Trzy żony, pięciooro dzieci

W 2005 r. Trump poślubił Melanię Knavs, byłą słoweńską modelkę. Para ma syna Barrona Trumpa. Przed ślubem z Melanią Trump był żonaty z aktorką Marlą Maples. Wychowywała ona samotnie ich córkę Tiffany w Kalifornii. Pierwsze małżeństwo Trumpa, w latach 1977-1990 z Ivaną Zelnickovą, zaowocowało trójką dzieci: To Donald Junior, Ivanka i Eric.

Podczas Narodowej Konwencji Republikanów w 2024 r. Trump, w przeciwieństwie do swoich wcześniejszych ataków na osoby z liberalnego końca spektrum politycznego, podkreślił przesłanie jedności.

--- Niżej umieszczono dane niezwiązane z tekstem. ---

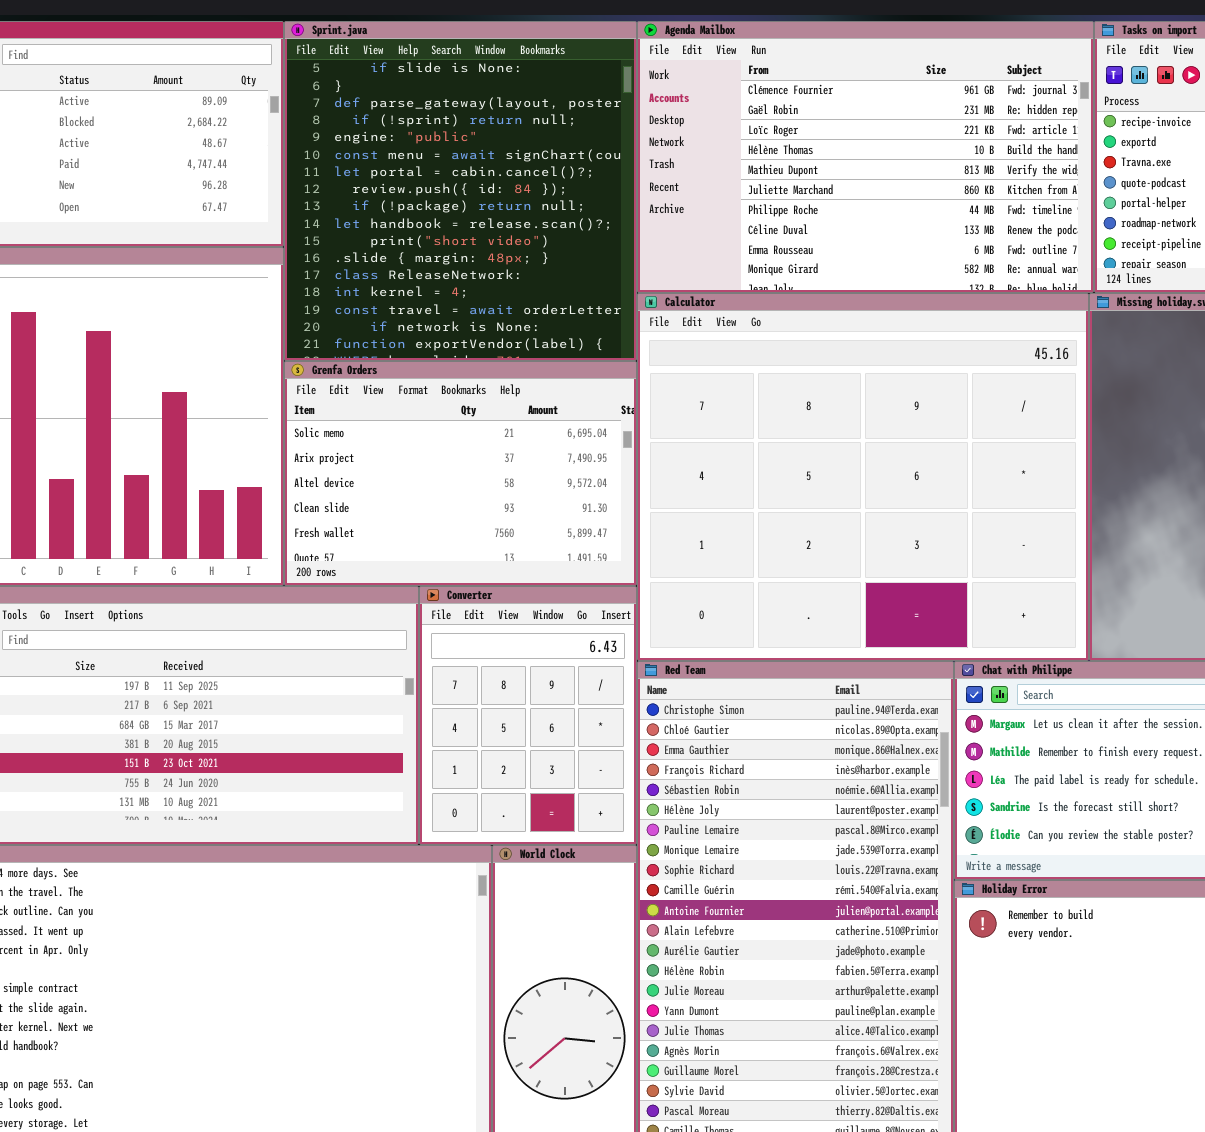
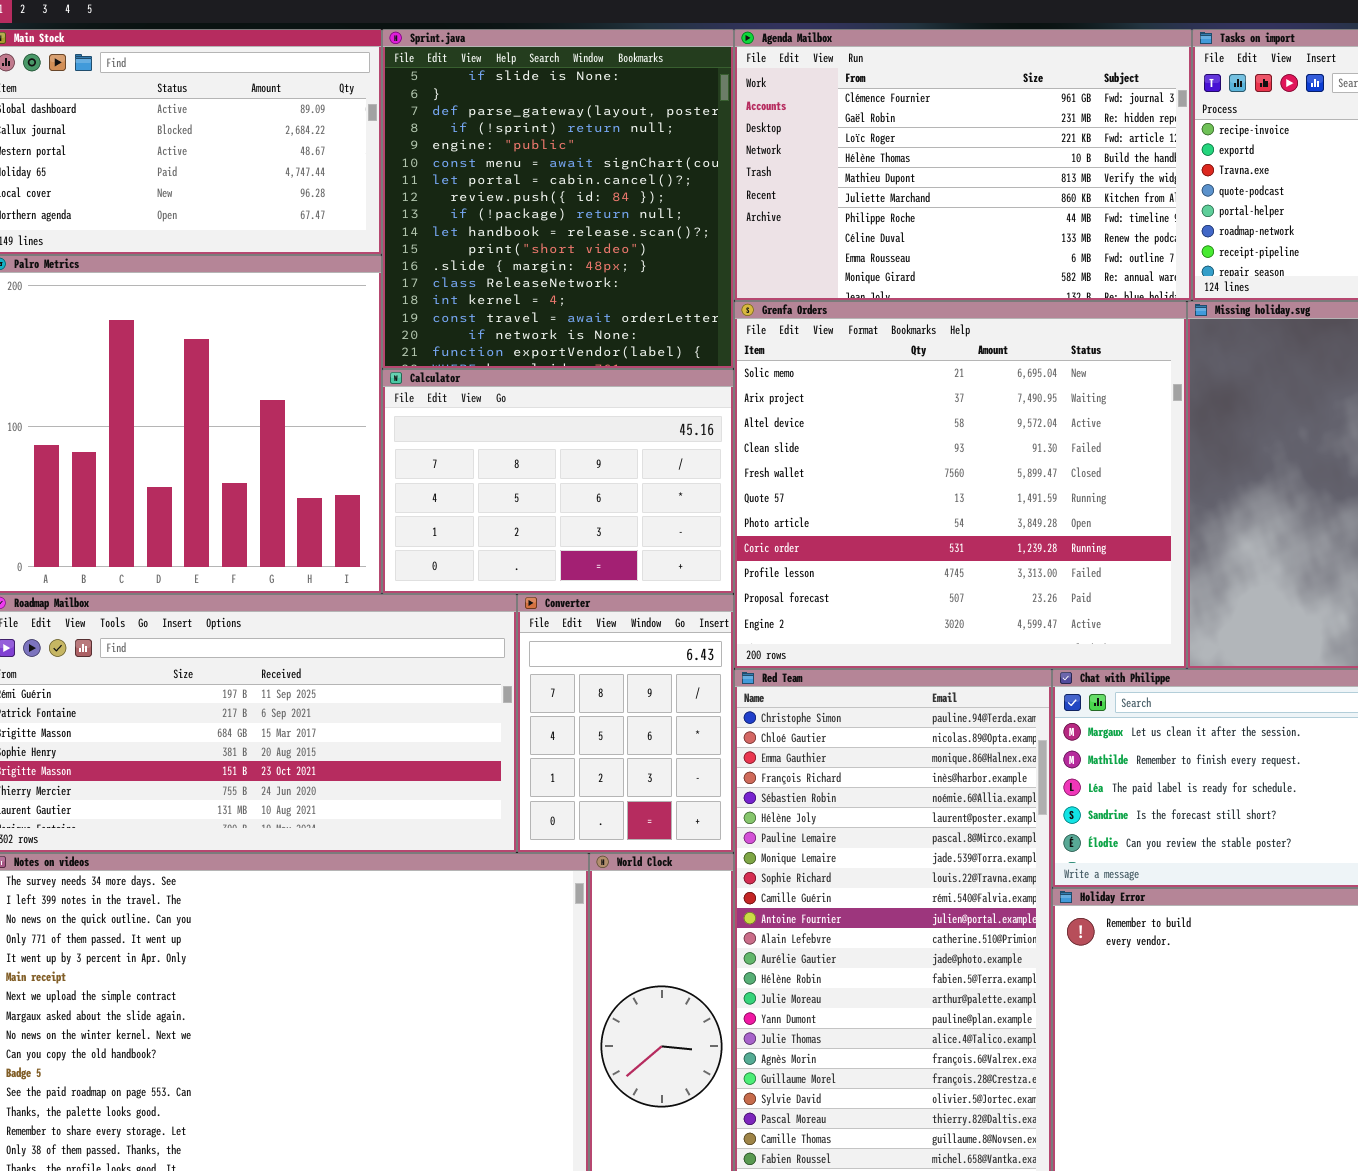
Calculator: [637,293,1089,661] -> [382,369,734,594], moved, resized
Grenfa Orders: [284,361,637,586] -> [734,301,1187,669], moved, resized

„Jako Amerykanie jesteśmy związani jednym losem i wspólnym przeznaczeniem” – powiedział Trump w swoim przemówieniu: „Powstaniemy razem albo się rozpadniemy. Kandyduję na prezydenta dla całej Ameryki”.

Jego wysiłek zakończył się sukcesem. Dopiero okaże się, czy jego administracja rzeczywiście podejmie wysiłek zjednoczenia wysoce spolaryzowanych Stanów Zjednoczonych.

Artykuł ukazał się pierwotnie nad stronach Redakcji Angielskiej DW.